You watch and want them to be able to make the basket, score the touchdown, or make the goal but not one can be done. After a grueling 3 hours of watching my child not achieve any of the tasks asked of him, the therapist sat me down and explained that my little baby had PDD: Pervasive Developmental Disorder; it’s on the autism spectrum. The good news is that I was right. Mommies always know their child.
The bad news was I was right. My son was autistic.
I immediately went into SUPER MOM mode, calling anyone and everyone that could possibly help us. Not everyone has that reaction. Some ignore and hope it will go away but it doesn’t.
I had to help my son. He was my responsibility.
I hired a team of therapists with me as the quarterback. I sat in on every therapy session my son has ever had, even to this day. I can’t risk missing important information about my child. So I read every book, knew all the terminology and I sounded educated. The doctors and therapists listened to me because I made it my business to know their business. But this was exhausting. I started boxing as a means of coping. After 40 hours of therapy each week and a screaming child all the time because he was on sensory overload, hitting someone felt really good.
But that wasn’t enough, I was falling apart.
I did everything in my power to try and understand how my son felt. I wanted to get into his world, so I could better help him get into ours. I suffered because no one was taking care of me and without me, the ship would sink.

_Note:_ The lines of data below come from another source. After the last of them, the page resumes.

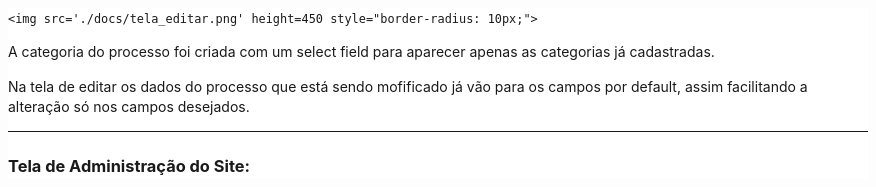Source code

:     <img src='./docs/tela_editar.png' height=450 style="border-radius: 10px;">
</p>
A categoria do processo foi criada com um select field para aparecer apenas as categorias já cadastradas.

Na tela de editar os dados do processo que está sendo mofificado já vão para os campos por default, assim facilitando a alteração só nos campos desejados.
<hr>

### Tela de Administração do Site:
<p align='center'>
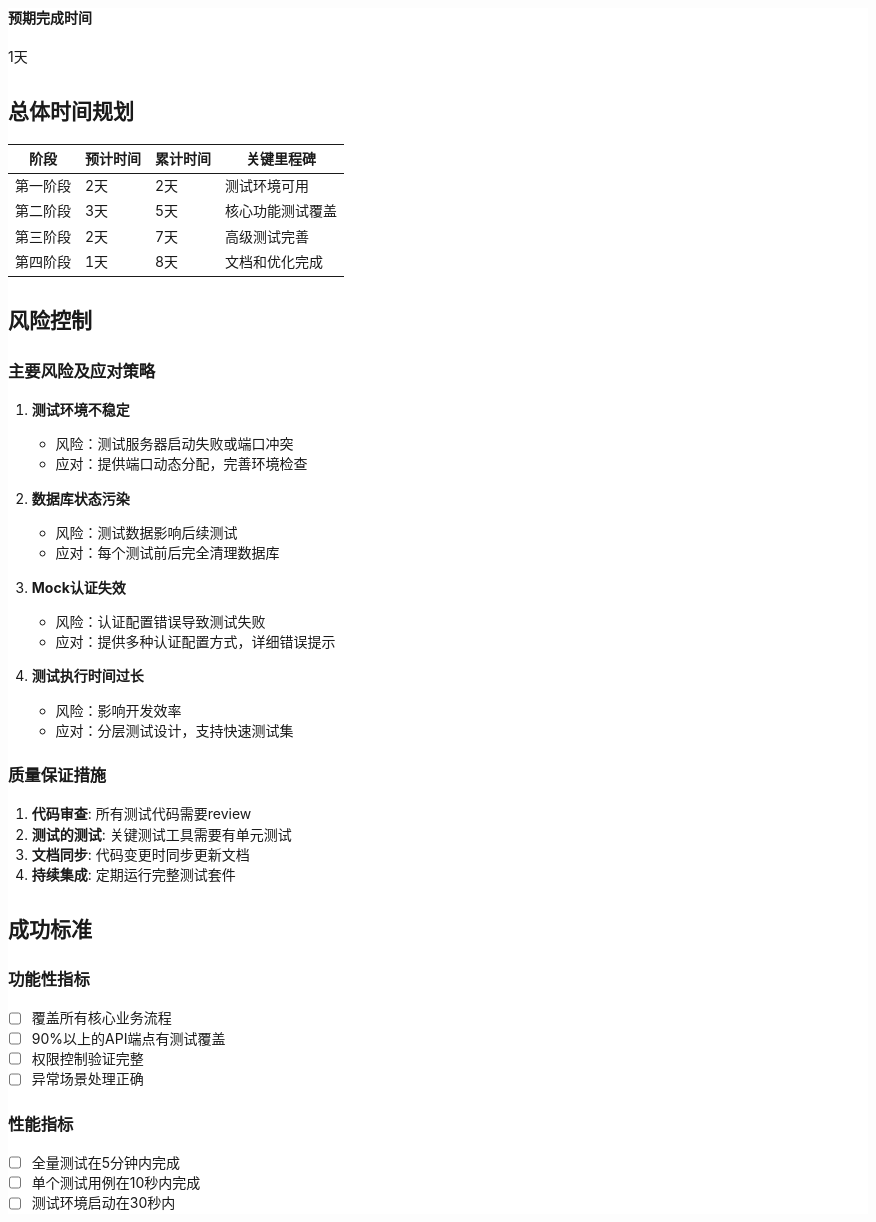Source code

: #### 预期完成时间
1天

## 总体时间规划

| 阶段 | 预计时间 | 累计时间 | 关键里程碑 |
|------|----------|----------|------------|
| 第一阶段 | 2天 | 2天 | 测试环境可用 |
| 第二阶段 | 3天 | 5天 | 核心功能测试覆盖 |
| 第三阶段 | 2天 | 7天 | 高级测试完善 |
| 第四阶段 | 1天 | 8天 | 文档和优化完成 |

## 风险控制

### 主要风险及应对策略

1. **测试环境不稳定**
   - 风险：测试服务器启动失败或端口冲突
   - 应对：提供端口动态分配，完善环境检查

2. **数据库状态污染**
   - 风险：测试数据影响后续测试
   - 应对：每个测试前后完全清理数据库

3. **Mock认证失效**
   - 风险：认证配置错误导致测试失败
   - 应对：提供多种认证配置方式，详细错误提示

4. **测试执行时间过长**
   - 风险：影响开发效率
   - 应对：分层测试设计，支持快速测试集

### 质量保证措施

1. **代码审查**: 所有测试代码需要review
2. **测试的测试**: 关键测试工具需要有单元测试
3. **文档同步**: 代码变更时同步更新文档
4. **持续集成**: 定期运行完整测试套件

## 成功标准

### 功能性指标
- [ ] 覆盖所有核心业务流程
- [ ] 90%以上的API端点有测试覆盖
- [ ] 权限控制验证完整
- [ ] 异常场景处理正确

### 性能指标
- [ ] 全量测试在5分钟内完成
- [ ] 单个测试用例在10秒内完成
- [ ] 测试环境启动在30秒内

I wish I had someone who would have told me I was going to be ok, regardless of how my son was doing. He was the sun, moon, and stars to me so I probably wouldn’t have believed it. I took him around the country for every therapy imaginable, but piece by piece, I was losing myself and losing my way. That was when I created me for me. A coach for the parent. Everyone was working with Spencer but no one was helping me. I had always taken the lessons I learned in Spencers therapy and gave my friends advice on how to get their nuerotypical kids to behave. Finally one day my girlfriend said, “Elise, you really need to take all this knowledge and help other families not just your friends.” That night I went home and decided to start my coaching business to help not just families but anyone who felt stuck and had suffered.
Many of my clients come to me after they have tried multiple therapists without any longterm relief or change. My work has branched out into coaching children, college, post college kids as well as adults and couples. I also host retreats specializing in inner child and breathwork to catapult transformation. I teach people to recognize their triggers, provide themselves healing techniques before taking it out on anyone else, then learn proper communication skills to set up appropriate boundaries with people.
I am proud of building my business from nothing. I had no framework of how to help people, I just knew it was my calling in life to provide anyone who suffers my support and knowledge to lead a better more fulfilled life. I have taken every challenge I have had and turned it into a teachable moment for everyone to learn and for that I am the most proud.
What’s been the most effective strategy for growing your clientele?
The most effective strategy for growing my clientele is to always provide them with more than 100% value for their money. They are not just another client. I take extreme care and am grateful that they have chosen me to help transform their lives. I never take it for granted. I check in with them throughout the week if I know they have something stressful coming up. I am available for clients to call me if I am not working with another client for real life emergency calls. By providing all of this, my business has grown 100% by word of mouth referrals.
If you could go back in time, do you think you would have chosen a different profession or specialty?
If I could go back I would absolutely choose this as my profession. Even as a little girl, my family and friends would always come to me for advice. My calling in life is to provide the road map to true healing and transformation through my own hardships, lessons learned and mistakes I’ve made. It would be a shame to waste so much heartbreak and trauma and never help other people along the way.